>> START Provided information

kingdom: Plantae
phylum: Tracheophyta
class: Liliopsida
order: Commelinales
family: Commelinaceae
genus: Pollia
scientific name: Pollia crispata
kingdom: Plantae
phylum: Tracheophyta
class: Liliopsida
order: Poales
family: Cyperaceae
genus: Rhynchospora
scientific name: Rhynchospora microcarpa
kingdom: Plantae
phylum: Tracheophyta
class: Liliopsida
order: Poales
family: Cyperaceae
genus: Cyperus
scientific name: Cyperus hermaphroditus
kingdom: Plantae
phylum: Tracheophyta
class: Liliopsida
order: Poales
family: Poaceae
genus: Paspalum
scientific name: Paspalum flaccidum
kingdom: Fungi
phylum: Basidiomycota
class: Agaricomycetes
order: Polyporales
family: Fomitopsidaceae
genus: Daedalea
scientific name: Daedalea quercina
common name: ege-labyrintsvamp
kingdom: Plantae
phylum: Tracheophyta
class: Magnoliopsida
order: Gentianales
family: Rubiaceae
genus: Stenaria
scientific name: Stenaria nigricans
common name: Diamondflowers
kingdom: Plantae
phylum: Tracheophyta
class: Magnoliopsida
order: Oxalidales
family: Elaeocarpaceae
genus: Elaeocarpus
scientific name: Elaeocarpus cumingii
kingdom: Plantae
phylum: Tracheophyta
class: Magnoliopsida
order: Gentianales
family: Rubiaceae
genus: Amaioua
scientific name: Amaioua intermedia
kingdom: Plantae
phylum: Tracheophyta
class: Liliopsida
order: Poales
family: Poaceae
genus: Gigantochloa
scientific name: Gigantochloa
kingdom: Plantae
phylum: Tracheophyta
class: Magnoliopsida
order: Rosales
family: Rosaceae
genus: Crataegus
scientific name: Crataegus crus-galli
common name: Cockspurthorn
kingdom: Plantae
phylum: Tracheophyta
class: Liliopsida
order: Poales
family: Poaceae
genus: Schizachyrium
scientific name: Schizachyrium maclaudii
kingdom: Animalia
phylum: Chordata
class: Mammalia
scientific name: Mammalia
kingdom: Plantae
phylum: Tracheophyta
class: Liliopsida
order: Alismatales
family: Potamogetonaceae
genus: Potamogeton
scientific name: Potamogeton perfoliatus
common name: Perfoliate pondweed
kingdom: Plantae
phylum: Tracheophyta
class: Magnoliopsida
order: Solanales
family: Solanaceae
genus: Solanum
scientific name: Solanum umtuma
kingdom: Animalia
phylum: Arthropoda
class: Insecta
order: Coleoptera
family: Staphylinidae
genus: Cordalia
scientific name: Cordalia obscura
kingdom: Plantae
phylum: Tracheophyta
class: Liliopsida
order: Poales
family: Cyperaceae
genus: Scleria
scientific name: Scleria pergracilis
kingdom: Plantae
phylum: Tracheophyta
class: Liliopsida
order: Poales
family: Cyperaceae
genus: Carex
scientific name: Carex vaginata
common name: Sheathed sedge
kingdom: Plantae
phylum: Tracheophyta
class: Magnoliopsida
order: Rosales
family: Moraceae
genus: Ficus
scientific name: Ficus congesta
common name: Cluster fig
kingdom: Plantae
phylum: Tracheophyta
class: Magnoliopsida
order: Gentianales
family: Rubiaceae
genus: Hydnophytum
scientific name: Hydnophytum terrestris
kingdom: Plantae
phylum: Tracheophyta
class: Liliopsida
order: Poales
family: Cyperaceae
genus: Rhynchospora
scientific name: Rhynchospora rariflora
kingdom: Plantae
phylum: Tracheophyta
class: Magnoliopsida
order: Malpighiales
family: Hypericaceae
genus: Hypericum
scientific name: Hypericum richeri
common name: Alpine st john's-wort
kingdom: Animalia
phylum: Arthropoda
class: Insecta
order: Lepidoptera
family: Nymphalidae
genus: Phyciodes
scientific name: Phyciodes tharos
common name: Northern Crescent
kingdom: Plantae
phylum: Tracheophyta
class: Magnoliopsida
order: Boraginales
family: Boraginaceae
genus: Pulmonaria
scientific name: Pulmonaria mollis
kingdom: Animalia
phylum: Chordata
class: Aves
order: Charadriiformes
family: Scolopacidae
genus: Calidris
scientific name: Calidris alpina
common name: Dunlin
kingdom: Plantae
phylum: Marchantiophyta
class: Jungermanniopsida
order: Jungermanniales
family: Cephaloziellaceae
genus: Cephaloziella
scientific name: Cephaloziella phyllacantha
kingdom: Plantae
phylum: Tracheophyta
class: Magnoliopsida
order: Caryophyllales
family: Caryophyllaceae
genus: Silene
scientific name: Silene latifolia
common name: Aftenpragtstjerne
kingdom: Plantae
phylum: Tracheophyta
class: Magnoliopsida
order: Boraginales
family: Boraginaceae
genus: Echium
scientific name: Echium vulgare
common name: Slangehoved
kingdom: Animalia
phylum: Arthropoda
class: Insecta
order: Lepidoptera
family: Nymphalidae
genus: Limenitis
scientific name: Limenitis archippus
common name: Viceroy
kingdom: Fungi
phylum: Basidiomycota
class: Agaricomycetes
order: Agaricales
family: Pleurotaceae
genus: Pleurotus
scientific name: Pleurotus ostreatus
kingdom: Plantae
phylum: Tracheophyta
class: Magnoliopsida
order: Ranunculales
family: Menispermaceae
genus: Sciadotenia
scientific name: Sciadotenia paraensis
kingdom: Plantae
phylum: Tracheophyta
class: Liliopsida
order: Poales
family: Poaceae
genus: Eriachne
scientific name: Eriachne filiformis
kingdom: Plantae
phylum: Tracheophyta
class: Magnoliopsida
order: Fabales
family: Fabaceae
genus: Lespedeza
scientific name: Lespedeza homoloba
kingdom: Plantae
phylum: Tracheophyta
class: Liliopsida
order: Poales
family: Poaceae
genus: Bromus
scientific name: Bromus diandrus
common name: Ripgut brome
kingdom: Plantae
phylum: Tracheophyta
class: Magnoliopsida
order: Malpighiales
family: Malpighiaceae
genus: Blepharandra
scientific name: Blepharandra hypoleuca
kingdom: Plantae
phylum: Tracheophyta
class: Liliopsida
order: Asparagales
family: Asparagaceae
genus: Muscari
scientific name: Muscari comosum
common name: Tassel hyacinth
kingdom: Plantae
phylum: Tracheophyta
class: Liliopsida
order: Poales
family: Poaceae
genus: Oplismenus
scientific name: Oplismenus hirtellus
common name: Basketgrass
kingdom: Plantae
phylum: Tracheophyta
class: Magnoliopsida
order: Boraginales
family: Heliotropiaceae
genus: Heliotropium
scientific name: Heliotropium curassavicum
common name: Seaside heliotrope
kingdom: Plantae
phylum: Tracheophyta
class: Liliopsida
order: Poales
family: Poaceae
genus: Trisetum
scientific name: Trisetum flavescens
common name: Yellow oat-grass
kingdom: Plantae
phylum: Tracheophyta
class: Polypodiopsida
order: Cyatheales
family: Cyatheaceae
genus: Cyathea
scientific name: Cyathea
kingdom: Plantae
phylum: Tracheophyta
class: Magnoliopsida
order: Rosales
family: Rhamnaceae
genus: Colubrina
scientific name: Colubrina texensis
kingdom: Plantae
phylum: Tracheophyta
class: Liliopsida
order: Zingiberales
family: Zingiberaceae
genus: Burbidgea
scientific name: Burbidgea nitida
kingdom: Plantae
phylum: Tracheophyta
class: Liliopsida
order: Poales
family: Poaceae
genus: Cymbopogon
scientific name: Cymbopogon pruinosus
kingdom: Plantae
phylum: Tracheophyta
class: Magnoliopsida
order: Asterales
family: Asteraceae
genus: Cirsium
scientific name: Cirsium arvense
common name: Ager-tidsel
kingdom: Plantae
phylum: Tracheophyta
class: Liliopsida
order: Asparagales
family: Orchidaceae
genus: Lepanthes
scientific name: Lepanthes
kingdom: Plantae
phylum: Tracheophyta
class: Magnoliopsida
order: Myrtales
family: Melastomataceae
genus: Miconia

>> END Provided information

Your objective: Copy out the records from the line with "genus: Elaeocarpus" to the line with "order: Coleoptera", switching "scientific name" to "taxon" and leaving everything else unchanged.

Reply to the exercise:
genus: Elaeocarpus
taxon: Elaeocarpus cumingii
kingdom: Plantae
phylum: Tracheophyta
class: Magnoliopsida
order: Gentianales
family: Rubiaceae
genus: Amaioua
taxon: Amaioua intermedia
kingdom: Plantae
phylum: Tracheophyta
class: Liliopsida
order: Poales
family: Poaceae
genus: Gigantochloa
taxon: Gigantochloa
kingdom: Plantae
phylum: Tracheophyta
class: Magnoliopsida
order: Rosales
family: Rosaceae
genus: Crataegus
taxon: Crataegus crus-galli
common name: Cockspurthorn
kingdom: Plantae
phylum: Tracheophyta
class: Liliopsida
order: Poales
family: Poaceae
genus: Schizachyrium
taxon: Schizachyrium maclaudii
kingdom: Animalia
phylum: Chordata
class: Mammalia
taxon: Mammalia
kingdom: Plantae
phylum: Tracheophyta
class: Liliopsida
order: Alismatales
family: Potamogetonaceae
genus: Potamogeton
taxon: Potamogeton perfoliatus
common name: Perfoliate pondweed
kingdom: Plantae
phylum: Tracheophyta
class: Magnoliopsida
order: Solanales
family: Solanaceae
genus: Solanum
taxon: Solanum umtuma
kingdom: Animalia
phylum: Arthropoda
class: Insecta
order: Coleoptera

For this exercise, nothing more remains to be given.